Environmental Chemistry (AGCH3033)
UNIT OF STUDY
This course provides basic concepts in environmental chemistry underpinning many of the environmental problems humans are faced with, with a focus on agricultural and natural ecosystems.
AGCH3033 is a core unit for the BEnvSys degree and an elective unit suitable for the BScAgr, BResEc and BAnVetBioSc degrees, building on intermediate units in chemistry and biology.
Sources, reactions and fate of chemical species will be investigated in air, water, soil and biota. Case studies about human impacts on the environment will be integrated in the lectures, laboratory classes and field trip.
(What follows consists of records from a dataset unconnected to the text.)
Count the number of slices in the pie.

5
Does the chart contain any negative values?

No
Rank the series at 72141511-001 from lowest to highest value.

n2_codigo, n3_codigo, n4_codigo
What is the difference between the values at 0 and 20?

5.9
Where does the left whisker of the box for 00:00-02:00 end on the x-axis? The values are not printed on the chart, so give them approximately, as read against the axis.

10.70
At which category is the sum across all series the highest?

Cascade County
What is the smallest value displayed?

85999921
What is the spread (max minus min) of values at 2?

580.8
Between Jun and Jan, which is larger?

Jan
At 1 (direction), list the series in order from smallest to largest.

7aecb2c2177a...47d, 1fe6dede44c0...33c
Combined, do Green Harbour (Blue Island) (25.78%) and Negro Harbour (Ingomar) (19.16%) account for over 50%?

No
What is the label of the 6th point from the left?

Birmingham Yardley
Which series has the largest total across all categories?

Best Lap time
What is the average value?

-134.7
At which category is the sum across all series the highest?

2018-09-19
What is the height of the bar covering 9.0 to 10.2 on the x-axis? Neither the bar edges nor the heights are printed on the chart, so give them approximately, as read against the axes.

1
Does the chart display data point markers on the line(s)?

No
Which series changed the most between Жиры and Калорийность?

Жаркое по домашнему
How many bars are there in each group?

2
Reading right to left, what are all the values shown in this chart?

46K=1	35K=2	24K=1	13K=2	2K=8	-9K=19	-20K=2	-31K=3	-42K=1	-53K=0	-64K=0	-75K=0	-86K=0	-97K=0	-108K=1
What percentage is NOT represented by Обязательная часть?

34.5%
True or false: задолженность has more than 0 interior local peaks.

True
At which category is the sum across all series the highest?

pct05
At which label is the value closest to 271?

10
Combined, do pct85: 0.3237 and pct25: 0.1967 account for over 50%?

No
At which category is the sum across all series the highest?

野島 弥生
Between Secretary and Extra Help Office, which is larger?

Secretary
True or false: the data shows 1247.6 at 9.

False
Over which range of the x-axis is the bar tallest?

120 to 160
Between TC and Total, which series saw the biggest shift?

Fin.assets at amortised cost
At the end students have an understanding of chemical concepts that are at the root of many environmental problems in agricultural and natural ecosystems. This unit will provide students with tools to identify and assess the chemistry behind environmental problems and will guide students in developing methods to manage these problems.
Students will enhance their skills in problem definition, assessing sources of information, team-work and effectively communicating environmental issues from a chemical perspective through laboratory reports and oral presentation.
Further unit of study information
2 lec & 3hr prac/wk
Research Proposal (40%), Prac Report (40%), Presentation (15%), Class Participation (5%)
Reference Books: Andrews et al. 2004. An Introduction to Environmental Chemistry.
Van Loon and Duffy. 2010. Environmental Chemistry: A Global Perspective.
Hanrahan. 2011. Key Concepts in Environmental Chemistry.
Faculty/department permission required?
Unit of study rules
Prerequisites and assumed knowledge
12cp of Junior Chemistry
SOIL2003 and LWSC2002
Study this unit outside a degree
If you wish to undertake one or more units of study (subjects) for your own interest but not towards a degree, you may enrol in single units as a non-award student.
If you are from another Australian tertiary institution you may be permitted to underake cross-institutional study in one or more units of study at the University of Sydney.